PCAOB Member Finds that Serious Deficiencies Continue in Outside Audits of Company Financial Statements

As the PCAOB continues its 2012 inspection season, and has completed a substantial number of the inspections, the Board continue to see a  high level of serious inspection findings, said Board Member Jeanette Franzel in recent remarks. The findings are serious, and represent deficiencies that are of such significance that it appeared that many firms, at the time they issued their audit reports, had failed to obtain sufficient, appropriate audit evidence to support their audit opinions on the financial statements and/or the opinions on internal control over financial reporting. These findings are reported in the public version of the report, which is referred to as "Part I."

According to Member Franzel, such deficiencies include cases where auditors issue unqualified opinions even though the audit work was incomplete or not properly conducted; financial statement information was contradicted by other available evidence; or audit conclusions on material issues were based on management's views without independent verification. She noted that these findings do not necessarily mean that the financial statements are misstated, but that they represent areas of risk where the audit work was not sufficient under the standards to support the audit opinion.

Also, PCAOB inspections are risk-based, and often focused on key areas in particular audits that pose risk to investors. Therefore, the results cannot be generalized to all audits.

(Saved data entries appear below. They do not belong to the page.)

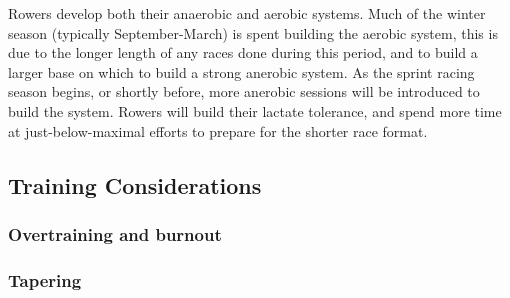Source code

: Rowers develop both their anaerobic and aerobic systems. Much of the winter season (typically September-March) is spent building the aerobic system, this is due to the longer length of any races done during this period, and to build a larger base on which to build a strong anerobic system. As the sprint racing season begins, or shortly before, more anerobic sessions will be introduced to build the system. Rowers will build their lactate tolerance, and spend more time at just-below-maximal efforts to prepare for the shorter race format.


\subsection{Training Considerations}
\subsubsection{Overtraining and burnout}

\subsubsection{Tapering}


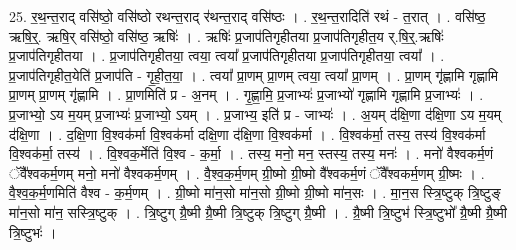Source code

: \documentclass[17pt]{extarticle}
\begin{document}
25. र॒थ॒न्त॒राद् वसि॑ष्ठो॒ वसि॑ष्ठो रथन्त॒राद् र॑थन्त॒राद् वसि॑ष्ठः । . र॒थ॒न्त॒रादिति॑ रथं - त॒रात् । . वसि॑ष्ठ॒ ऋषि॒र्॒. ऋषि॒र् वसि॑ष्ठो॒ वसि॑ष्ठ॒ ऋषिः॑ । . ऋषिः॑ प्र॒जाप॑तिगृहीतया प्र॒जाप॑तिगृहीत॒य र्.षि॒र्॒.ऋषिः॑ प्र॒जाप॑तिगृहीतया । . प्र॒जाप॑तिगृहीतया॒ त्वया॒ त्वया᳚ प्र॒जाप॑तिगृहीतया प्र॒जाप॑तिगृहीतया॒ त्वया᳚ । . प्र॒जाप॑तिगृहीत॒येति॑ प्र॒जाप॑ति - गृ॒ही॒त॒या॒ । . त्वया᳚ प्रा॒णम् प्रा॒णम् त्वया॒ त्वया᳚ प्रा॒णम् । . प्रा॒णम् गृ॑ह्णामि गृह्णामि प्रा॒णम् प्रा॒णम् गृ॑ह्णामि । . प्रा॒णमिति॑ प्र - अ॒नम् । . गृ॒ह्णा॒मि॒ प्र॒जाभ्यः॑ प्र॒जाभ्यो॑ गृह्णामि गृह्णामि प्र॒जाभ्यः॑ । . प्र॒जाभ्यो॒ ऽय म॒यम् प्र॒जाभ्यः॑ प्र॒जाभ्यो॒ ऽयम् । . प्र॒जाभ्य॒ इति॑ प्र - जाभ्यः॑ । . अ॒यम् द॑क्षि॒णा द॑क्षि॒णा ऽय म॒यम् द॑क्षि॒णा । . द॒क्षि॒णा वि॒श्वक॑र्मा वि॒श्वक॑र्मा दक्षि॒णा द॑क्षि॒णा वि॒श्वक॑र्मा । . वि॒श्वक॑र्मा॒ तस्य॒ तस्य॑ वि॒श्वक॑र्मा वि॒श्वक॑र्मा॒ तस्य॑ । . वि॒श्वक॒र्मेति॑ वि॒श्व - क॒र्मा॒ । . तस्य॒ मनो॒ मन॒ स्तस्य॒ तस्य॒ मनः॑ । . मनो॑ वैश्वकर्म॒णं ॅवै᳚श्वकर्म॒णम् मनो॒ मनो॑ वैश्वकर्म॒णम् । . वै॒श्व॒क॒र्म॒णम् ग्री॒ष्मो ग्री॒ष्मो वै᳚श्वकर्म॒णं ॅवै᳚श्वकर्म॒णम् ग्री॒ष्मः । . वै॒श्व॒क॒र्म॒णमिति॑ वैश्व - क॒र्म॒णम् । . ग्री॒ष्मो मा॑न॒सो मा॑न॒सो ग्री॒ष्मो ग्री॒ष्मो मा॑न॒सः । . मा॒न॒स स्त्रि॒ष्टुक् त्रि॒ष्टुङ् मा॑न॒सो मा॑न॒ सस्त्रि॒ष्टुक् । . त्रि॒ष्टुग् ग्रै॒ष्मी ग्रै॒ष्मी त्रि॒ष्टुक् त्रि॒ष्टुग् ग्रै॒ष्मी । . ग्रै॒ष्मी त्रि॒ष्टुभ॑ स्त्रि॒ष्टुभो᳚ ग्रै॒ष्मी ग्रै॒ष्मी त्रि॒ष्टुभः॑ । \newline
\end{document}

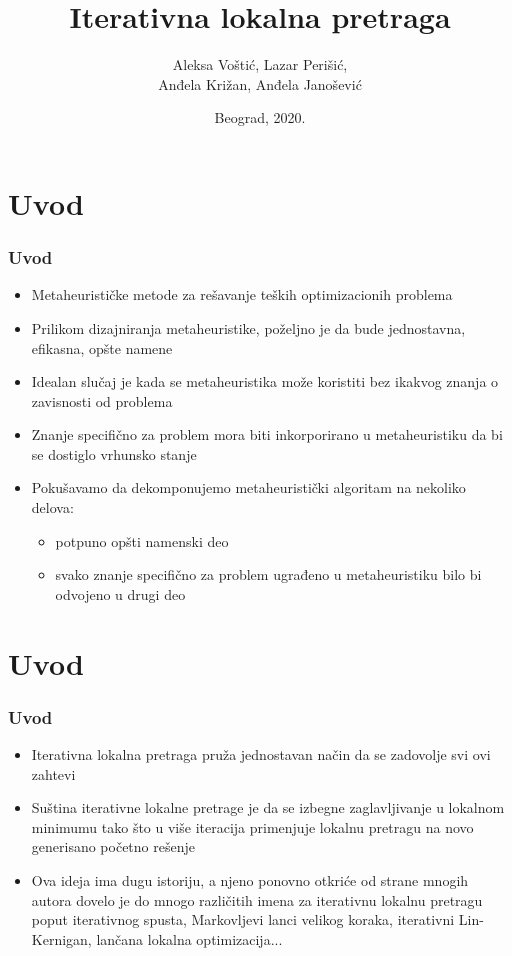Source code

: \documentclass{beamer}
\begin{document}
\title{Iterativna lokalna pretraga}
\author[]{Aleksa Voštić, Lazar Perišić,\\ Anđela Križan, Anđela Janošević}
\date{
	\footnotesize{Beograd, 2020.}	
}

\begin{frame}
	\thispagestyle{empty}
	\titlepage
\end{frame}


\section*{Uvod}
\begin{frame}[fragile]
	\frametitle{Uvod}
	\begin{itemize}
		\item Metaheurističke metode za rešavanje teških optimizacionih problema
		\item Prilikom dizajniranja metaheuristike, poželjno je da bude jednostavna, efikasna, opšte namene
		\item Idealan slučaj je kada se metaheuristika može koristiti bez ikakvog znanja o zavisnosti od problema
		\item Znanje specifično za problem mora biti inkorporirano u metaheuristiku da bi se dostiglo vrhunsko stanje
		\item Pokušavamo da dekomponujemo metaheuristički algoritam na nekoliko delova:
		\begin{itemize}
			\item potpuno opšti namenski deo
			\item svako znanje specifično za problem ugrađeno u metaheuristiku bilo bi odvojeno u drugi deo
		\end{itemize}
	\end{itemize}

\end{frame}

\section*{Uvod}
\begin{frame}[fragile]
	\frametitle{Uvod}
	\begin{itemize}
		\item Iterativna lokalna pretraga pruža jednostavan način da se zadovolje svi ovi zahtevi
		\item Suština iterativne lokalne pretrage je da se izbegne zaglavljivanje u lokalnom minimumu tako što u više iteracija primenjuje lokalnu pretragu na novo generisano početno rešenje
		\item Ova ideja ima dugu istoriju, a njeno ponovno otkriće od strane mnogih autora dovelo je do mnogo različitih imena za iterativnu lokalnu pretragu poput iterativnog spusta, Markovljevi lanci velikog koraka, iterativni Lin-Kernigan, lančana lokalna optimizacija...
	\end{itemize}

\end{frame}
\end{document}
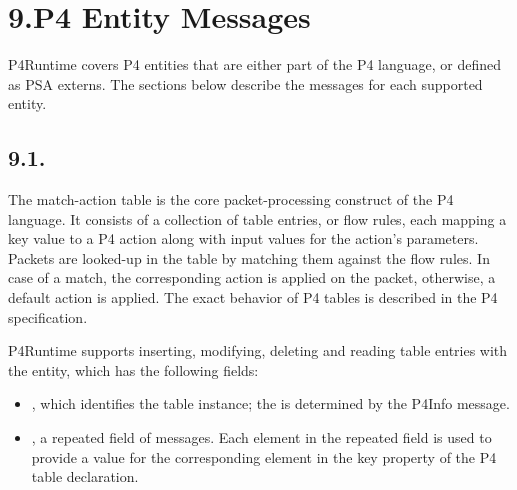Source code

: \documentclass[11pt]{article}
\begin{document}
{%
\section{9.\hspace*{0.5em}P4 Entity Messages}\label{sec-p4-entity-msgs}%

\noindent{}P4Runtime covers P4 entities that are either part of the P4 language, or
defined as PSA externs. The sections below describe the messages for each
supported entity.%

\subsection{9.1.\hspace*{0.5em}}\label{sec-table-entry}%

\noindent{}The match-action table is the core packet-processing construct of the P4
language. It consists of a collection of table entries, or flow rules, each
mapping a key value to a P4 action along with input values for the action's
parameters. Packets are looked-up in the table by matching them against the flow
rules. In case of a match, the corresponding action is applied on the packet,
otherwise, a default action is applied. The exact behavior of P4 tables is
described in the P4 specification.%

P4Runtime supports inserting, modifying, deleting and reading table entries with
the  entity, which has the following fields:%

\begin{itemize}%

\item{}
, which identifies the table instance; the  is determined
by the P4Info message.%

\item{}
, a repeated field of  messages. Each element in the
repeated field is used to provide a value for the corresponding element in the
key property of the P4 table declaration.%


\end{itemize}}
\end{document}
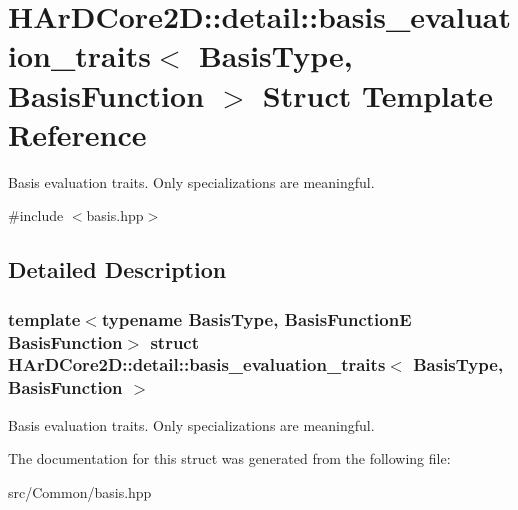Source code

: \hypertarget{structHArDCore2D_1_1detail_1_1basis__evaluation__traits}{}\section{H\+Ar\+D\+Core2D\+:\+:detail\+:\+:basis\+\_\+evaluation\+\_\+traits$<$ Basis\+Type, Basis\+Function $>$ Struct Template Reference}
\label{structHArDCore2D_1_1detail_1_1basis__evaluation__traits}


Basis evaluation traits. Only specializations are meaningful.  




{\ttfamily \#include $<$basis.\+hpp$>$}



\subsection{Detailed Description}
\subsubsection*{template$<$typename Basis\+Type, Basis\+FunctionE Basis\+Function$>$\newline
struct H\+Ar\+D\+Core2\+D\+::detail\+::basis\+\_\+evaluation\+\_\+traits$<$ Basis\+Type, Basis\+Function $>$}

Basis evaluation traits. Only specializations are meaningful. 

The documentation for this struct was generated from the following file\+:\begin{DoxyCompactItemize}
\item 
src/\+Common/basis.\+hpp\end{DoxyCompactItemize}
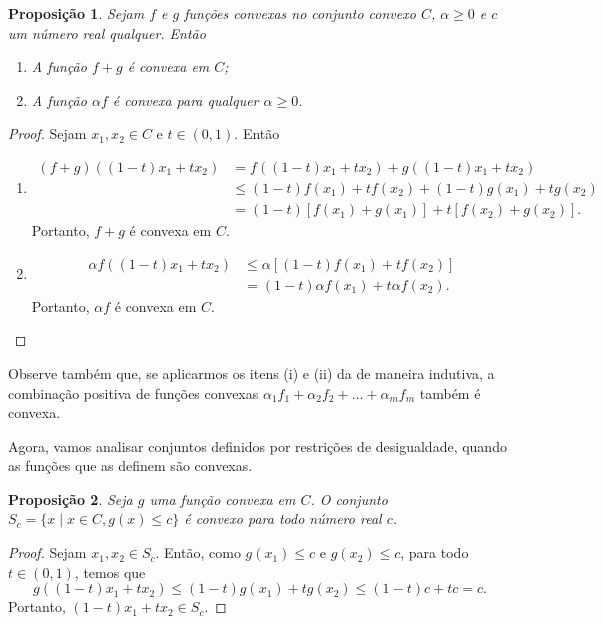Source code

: \documentclass[12pt,a4paper]{scrartcl}
\newtheorem{prop}{Proposição}
\theoremstyle{definition}%
\begin{document}
\begin{prop} \label{prop:combinacao_funcoes_convexa}
Sejam $f$ e $g$ funções convexas no conjunto convexo $C$, $\alpha \geq 0$ e $c$ um número real qualquer. Então
\begin{enumerate}
	\item[(i)] A função $f+g$ é convexa em $C$;
	\item[(ii)] A função $\alpha f$ é convexa para qualquer $\alpha \geq 0$.
\end{enumerate}
\end{prop}
\begin{proof}
Sejam $x_{1}, x_{2} \in C$ e $t\in (0,1)$. Então
\begin{enumerate}
\item[(i)] 
\[
\begin{aligned}
(f+g)((1-t)x_{1} + tx_{2}) &= f((1-t)x_{1} + tx_{2}) + g((1-t)x_{1} + tx_{2}) \\
&\leq (1-t)f(x_{1}) + tf(x_{2}) + (1-t)g(x_{1}) + tg(x_{2}) \\
&= (1-t)[f(x_{1}) + g(x_{1})] + t[f(x_{2}) + g(x_{2})] .
\end{aligned}
\]
Portanto, $f+g$ é convexa em $C$.
\item[(ii)] 
\[
\begin{aligned}
\alpha f((1-t)x_{1} + tx_{2}) &\leq \alpha [(1-t)f(x_{1}) + tf(x_{2})] \\
&= (1-t)\alpha f(x_{1}) + t\alpha f(x_{2}) .
\end{aligned}
\]
Portanto, $\alpha f$ é convexa em $C$.
\end{enumerate}	
\end{proof}

Observe também que, se aplicarmos os itens (i) e (ii) da  de maneira indutiva, a combinação positiva de funções convexas $\alpha_{1} f_{1} +\alpha_{2} f_{2} + \ldots +\alpha_{m} f_{m}$ também é convexa. 

Agora, vamos analisar conjuntos definidos por restrições de desigualdade, quando as funções que as definem são convexas.

\begin{prop}
Seja $g$ uma função convexa em $C$. O conjunto $S_{c} = \{ x \mid x\in C, g(x)\leq c \}$ é convexo para todo número real $c$.
\end{prop}
\begin{proof}
Sejam $x_{1}, x_{2} \in S_{c}$. Então, como $g(x_1) \leq c$ e $g(x_2) \leq c$, para todo $t\in (0,1)$, temos que
\[
g((1-t)x_{1} + tx_{2}) \leq (1-t)g(x_{1}) + tg(x_{2}) \leq (1-t)c + tc = c.
\]
Portanto, $(1-t)x_{1} + tx_{2} \in S_{c}$.
\end{proof}
\end{document}
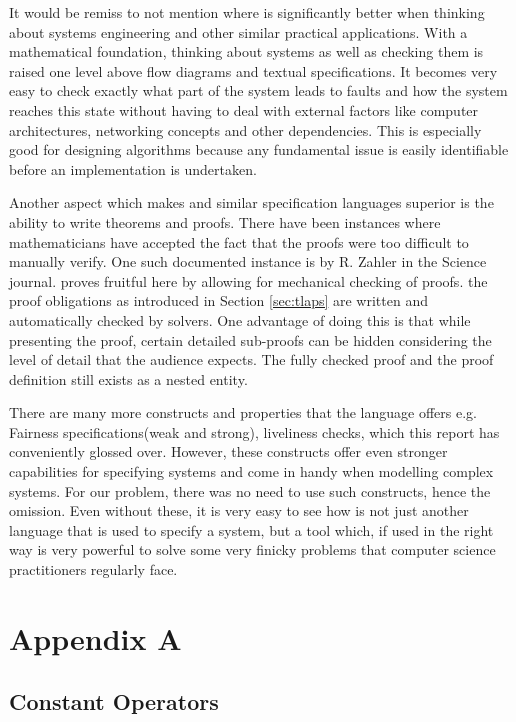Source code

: \documentclass[fleqn]{tukseminar}
\begin{document}
		It would be remiss to not mention where \tla is significantly better when thinking about systems engineering and other similar practical applications. With a mathematical foundation, thinking about systems as well as checking them is raised one level above flow diagrams and textual specifications. It becomes very easy to check exactly what part of the system leads to faults and how the system reaches this state without having to deal with external factors like computer architectures, networking concepts and other dependencies. This is especially good for designing algorithms because any fundamental issue is easily identifiable before an implementation is undertaken. 
		
		Another aspect which makes \tla and similar specification languages superior is the ability to write theorems and proofs. There have been instances where mathematicians have accepted the fact that the proofs were too difficult to manually verify. One such documented instance is by R. Zahler in the Science journal\cite{zahler}. \tla proves fruitful here by allowing for mechanical checking of proofs. the proof obligations as introduced in Section \ref{sec:tlaps} are written and automatically checked by solvers. One advantage of doing this is that while presenting the proof, certain detailed sub-proofs can be hidden considering the level of detail that the audience expects. The fully checked proof and the proof definition still exists as a nested entity.
		
		There are many more constructs and properties that the language offers e.g. Fairness specifications(weak and strong), liveliness checks, which this report has conveniently glossed over. However, these constructs offer even stronger capabilities for specifying systems and come in handy when modelling complex systems. For our problem, there was no need to use such constructs, hence the omission. Even without these, it is very easy to see how \tla is not just another language that is used to specify a system, but a tool which, if used in the right way is very powerful to solve some very finicky problems that computer science practitioners regularly face.
		
		
			\newpage
			\section*{Appendix A}
			\label{Definitions}
			\subsection*{Constant Operators}
			
\end{document}
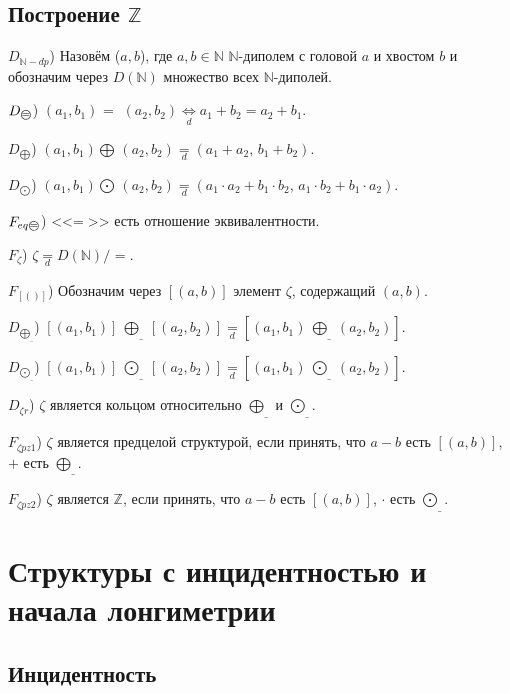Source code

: \documentclass[a4paper]{article}
\newcommand{\Def}[0]{\underset{d}{\Leftrightarrow}}
\begin{document}
\subsection{Построение $\mathbb{Z}$}

$D_{\mathbb{N}-dp}$) Назовём ($a,b$), где $a, b \in \mathbb{N}$  $\mathbb{N}$-диполем с головой $a$ и хвостом $b$ и обозначим через $D(\mathbb{N})$ множество всех $\mathbb{N}$-диполей.

$D_{\text{\textcircled{=}}}$) $(a_1, b_1)$ \textcircled{=} $(a_2, b_2) \Def a_1 + b_2 = a_2 + b_1.$

$D_{\bigoplus}$) $(a_1, b_1) \bigoplus \, (a_2, b_2) \underset{d}{=} (a_1 + a_2, \, b_1 + b_2).$

$D_{\bigodot}$) $(a_1, b_1) \bigodot \, (a_2, b_2) \underset{d}{=} (a_1 \cdot a_2 + b_1 \cdot b_2, \, a_1 \cdot b_2 + b_1 \cdot a_2).$

$F_{eq \text{\textcircled{=}}}$) <<\textcircled{=}>> есть отношение эквивалентности.

$F_{\zeta}$) $\zeta \underset{d}{=} D(\mathbb{N}) /$ \textcircled{=}.

$F_{[()]}$) Обозначим через $[(a, b)]$ элемент $\zeta$, содержащий $(a, b)$.

$D_{\underline{\bigoplus}}$)  $[(a_1, b_1)] \: \underline{\bigoplus} \: [(a_2, b_2)] \underset{d}{=} [(a_1, b_1) \: \underline{\bigoplus} \: (a_2, b_2)].$

$D_{\underline{\bigodot}}$)  $[(a_1, b_1)] \: \underline{\bigodot} \: [(a_2, b_2)] \underset{d}{=} [(a_1, b_1) \: \underline{\bigodot} \: (a_2, b_2)].$

$D_{\zeta r}$) $\zeta$ является кольцом относительно $\underline{\bigoplus}$ и $\underline{\bigodot}$.

$F_{\zeta p z1}$) $\zeta$ является предцелой структурой, если принять, что $a-b$ есть $[(a, b)]$, $+$ есть $\underline{\bigoplus}$.

$F_{\zeta p z2}$) $\zeta$ является $\mathbb{Z}$, если принять, что $a-b$ есть $[(a, b)]$, $\cdot$ есть $\underline{\bigodot}$.


\section{Структуры с инцидентностью и начала лонгиметрии}

\subsection{Инцидентность}
\end{document}
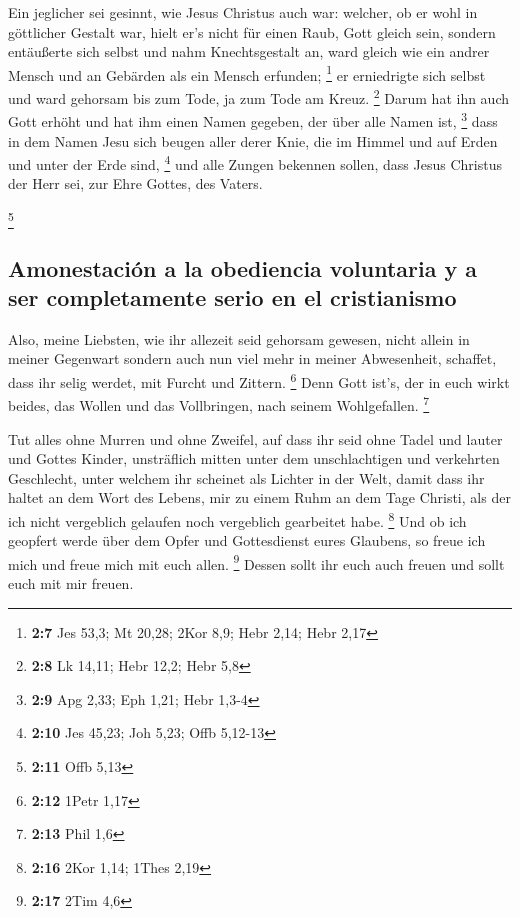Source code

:  Ein jeglicher sei gesinnt, wie Jesus Christus auch war:
 welcher, ob er wohl in göttlicher Gestalt war, hielt er's
nicht für einen Raub, Gott gleich sein,  sondern
entäußerte sich selbst und nahm Knechtsgestalt an, ward gleich wie ein
andrer Mensch und an Gebärden als ein Mensch erfunden; \footnote{\textbf{2:7}
  Jes 53,3; Mt 20,28; 2Kor 8,9; Hebr 2,14; Hebr 2,17}  er
erniedrigte sich selbst und ward gehorsam bis zum Tode, ja zum Tode am
Kreuz. \footnote{\textbf{2:8} Lk 14,11; Hebr 12,2; Hebr 5,8}
 Darum hat ihn auch Gott erhöht und hat ihm einen Namen
gegeben, der über alle Namen ist, \footnote{\textbf{2:9} Apg 2,33; Eph
  1,21; Hebr 1,3-4}  dass in dem Namen Jesu sich beugen
aller derer Knie, die im Himmel und auf Erden und unter der Erde sind,
\footnote{\textbf{2:10} Jes 45,23; Joh 5,23; Offb 5,12-13}
 und alle Zungen bekennen sollen, dass Jesus Christus der
Herr sei, zur Ehre Gottes, des Vaters.

\footnote{\textbf{2:11} Offb 5,13}

\hypertarget{amonestaciuxf3n-a-la-obediencia-voluntaria-y-a-ser-completamente-serio-en-el-cristianismo}{%
\subsection{Amonestación a la obediencia voluntaria y a ser
completamente serio en el
cristianismo}\label{amonestaciuxf3n-a-la-obediencia-voluntaria-y-a-ser-completamente-serio-en-el-cristianismo}}

 Also, meine Liebsten, wie ihr allezeit seid gehorsam
gewesen, nicht allein in meiner Gegenwart sondern auch nun viel mehr in
meiner Abwesenheit, schaffet, dass ihr selig werdet, mit Furcht und
Zittern. \footnote{\textbf{2:12} 1Petr 1,17}  Denn Gott
ist's, der in euch wirkt beides, das Wollen und das Vollbringen, nach
seinem Wohlgefallen. \footnote{\textbf{2:13} Phil 1,6}

 Tut alles ohne Murren und ohne Zweifel, 
auf dass ihr seid ohne Tadel und lauter und Gottes Kinder, unsträflich
mitten unter dem unschlachtigen und verkehrten Geschlecht, unter welchem
ihr scheinet als Lichter in der Welt,  damit dass ihr
haltet an dem Wort des Lebens, mir zu einem Ruhm an dem Tage Christi,
als der ich nicht vergeblich gelaufen noch vergeblich gearbeitet habe.
\footnote{\textbf{2:16} 2Kor 1,14; 1Thes 2,19}  Und ob
ich geopfert werde über dem Opfer und Gottesdienst eures Glaubens, so
freue ich mich und freue mich mit euch allen. \footnote{\textbf{2:17}
  2Tim 4,6}  Dessen sollt ihr euch auch freuen und sollt
euch mit mir freuen.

Common areas where the Board found audit deficiencies include revenue recognition, fair value of financial instruments, management estimates, testing and evaluating internal controls, related party transactions, and the auditor's assessment and response to fraud risk, among others. An area that is frequently problematic for smaller issuers is the audit work related to the issuer's use of equity financing instruments to compensate employees, vendors, and others. Many of these agreements and instruments contain complex terms and conditions that impact the manner in which the instruments should be recorded and accounted for by the issuer.